Good writing, like good dancing, looks easy.  Words flow from one to the next, each one in its place, creating a cohesive, meaningful, and aesthetically pleasing work of communication and (dare I say it?) art.  And writers, as a species, don't help with the perception that they are a rollicking, whimsical bunch; at least not the (in)famous ones.  A writer that I went to school with once called our class Alcoholics Synonymous.  But for every night we spent drinking and dancing and cavorting, we spent three alone in our various rooms, toiling over which word to put where.  I have personally spent hours fiddling with the same paragraph, rearranging it, flipping through dictionaries and thesauri (is that a word? am I crazy?) and literally tearing my hair out to get it just right.  And to be honest, if  I look at that same paragraph now, I could probably spend another hour or so tweaking it some more.   Parker said once said in an interview, "It takes me six months to do a story. I think it out and then write it sentence by sentence—no first draft.
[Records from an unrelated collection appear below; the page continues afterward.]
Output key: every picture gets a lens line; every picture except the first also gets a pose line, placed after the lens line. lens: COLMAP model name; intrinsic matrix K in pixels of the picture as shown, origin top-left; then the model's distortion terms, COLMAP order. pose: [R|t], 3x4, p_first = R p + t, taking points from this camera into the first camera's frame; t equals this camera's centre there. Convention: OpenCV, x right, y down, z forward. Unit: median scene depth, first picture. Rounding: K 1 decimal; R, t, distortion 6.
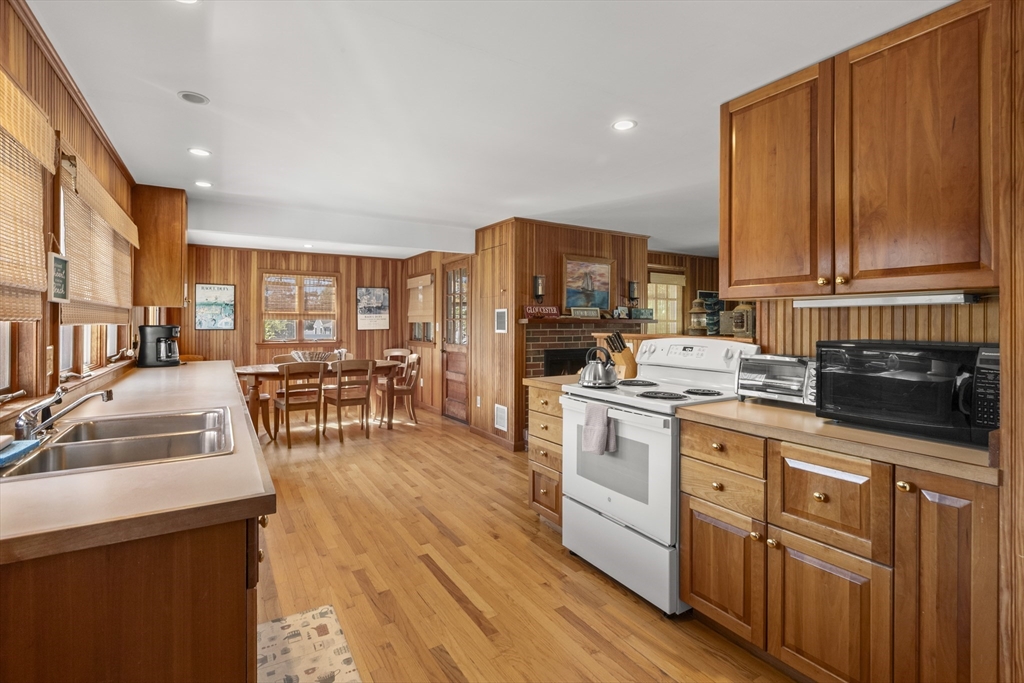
lens RADIAL K [[480.6, 0, 518.3], [0, 480.6, 320.1], [0, 0, 1]] dist [-0.012924, -0.000001]
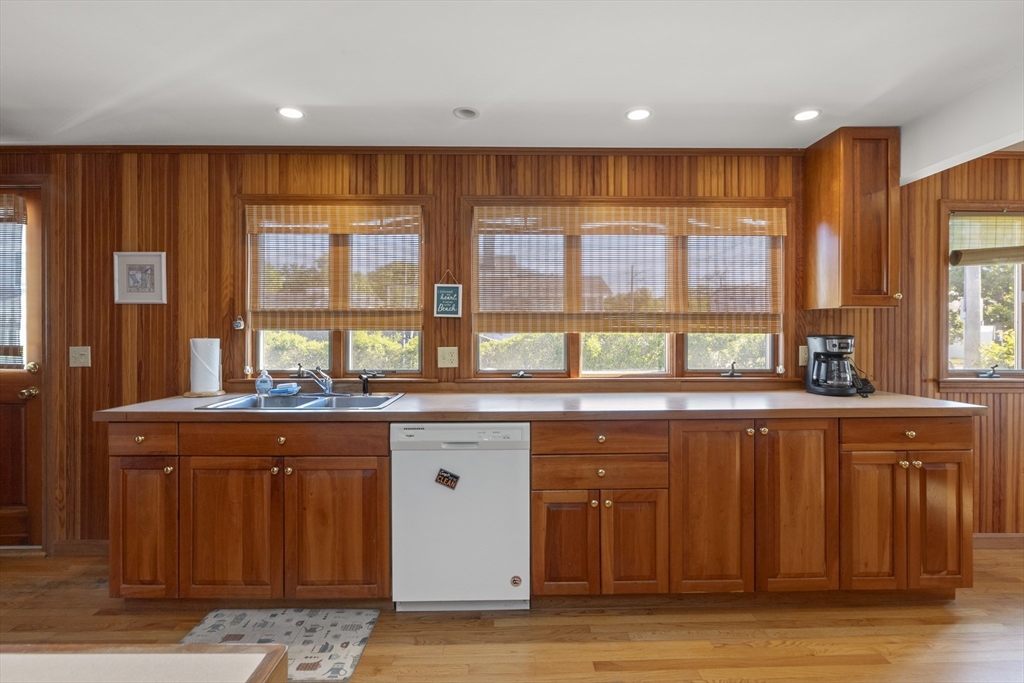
lens RADIAL K [[484.7, 0, 516.9], [0, 484.7, 332.6], [0, 0, 1]] dist [-0.007700, 0.000236]
pose [[-0.515664, -0.001625, -0.856790, 0.068297], [0.003467, 0.999986, -0.003983, 0.006008], [0.856784, -0.005024, -0.515651, 0.710521]]
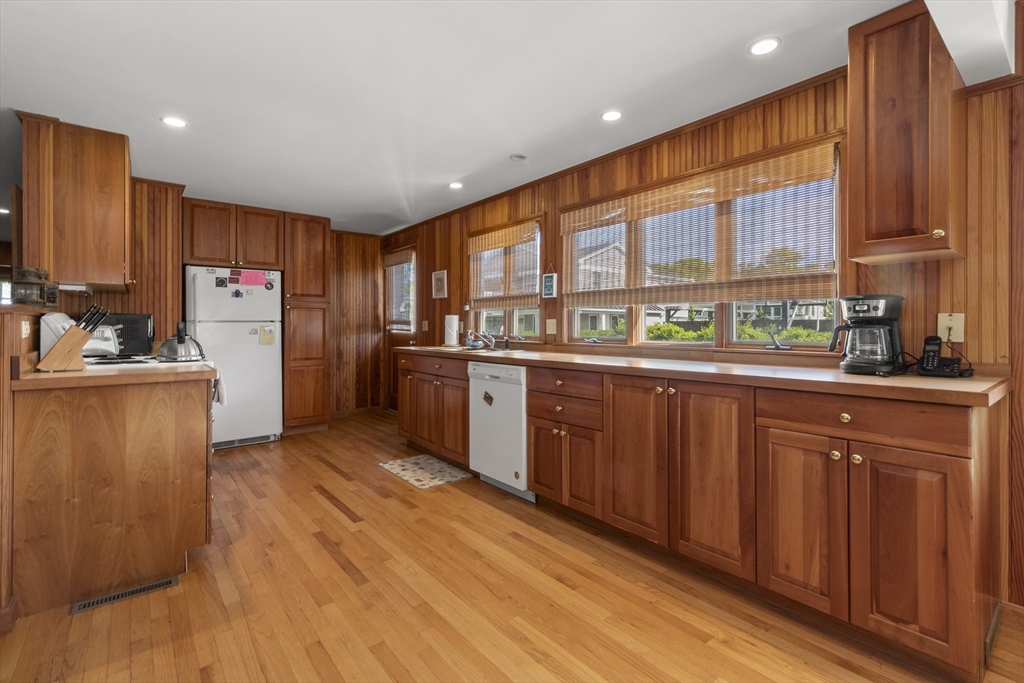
lens RADIAL K [[461.8, 0, 514.9], [0, 461.8, 324.5], [0, 0, 1]] dist [0.002393, -0.000494]
pose [[-0.991902, -0.004085, -0.126939, -0.212300], [-0.002847, 0.999947, -0.009930, 0.035577], [0.126973, -0.009488, -0.991861, 1.068597]]
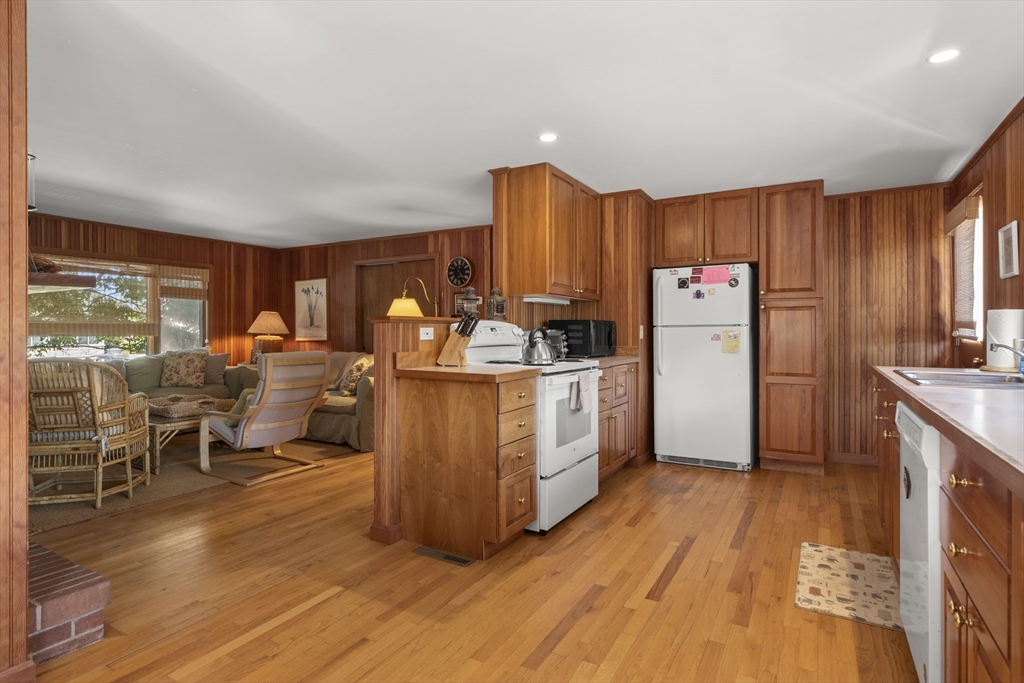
lens RADIAL K [[527.6, 0, 516.1], [0, 527.6, 330.8], [0, 0, 1]] dist [-0.003580, -0.000405]
pose [[-0.468243, -0.002527, 0.883596, -0.436753], [-0.006516, 0.999979, -0.000593, 0.033519], [-0.883576, -0.006035, -0.468249, 0.826318]]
I can’t write five words but that I change seven."

That's pretty much the gist of it.  It's not that inspiration doesn't count, or that it isn't real.  It does count!  It is real!  My own novel was inspired by a dream, which haunted me for days until I finally threw my hands up, shouted "Enough!" and scribbled down what turned out to be my first chapter.  But never again did I experience that kind of clarity, that kind of passion and certainty -- at least not with that project.  Everything that has happened with the novel since then, every blessed word of it, has come from hard (and sometimes forced) labor, and that's how it should be.  I worked my ass off.  I did it because that's what I had to do to get it right.  A good writer, as Parker once put it, works "damn hard and all the time."

Friday, July 1, 2011

Despair

I feel like I will never stop editing this damn book.  Every time I think I'm finished, I see another typo.  Or find another plot hole.  Or read another sentence whose parts are wrinkled.

I think I've read this novel about twelve times in the last three years, which puts it at the top of my list of most-often read books (right after "The Handmaid's Tale," which I prefer, because unfortunately I didn't write that one).

I go cross-eyed when I look at a page of this damn book, and that's before I start reading.  Is it possible to do a good editing job when you know everything that's coming?  I don't know.

All I know is, I really, really, really hope somebody pays me for all this.

As my old pal Dorothy Parker once said, "I hate writing; I love having written."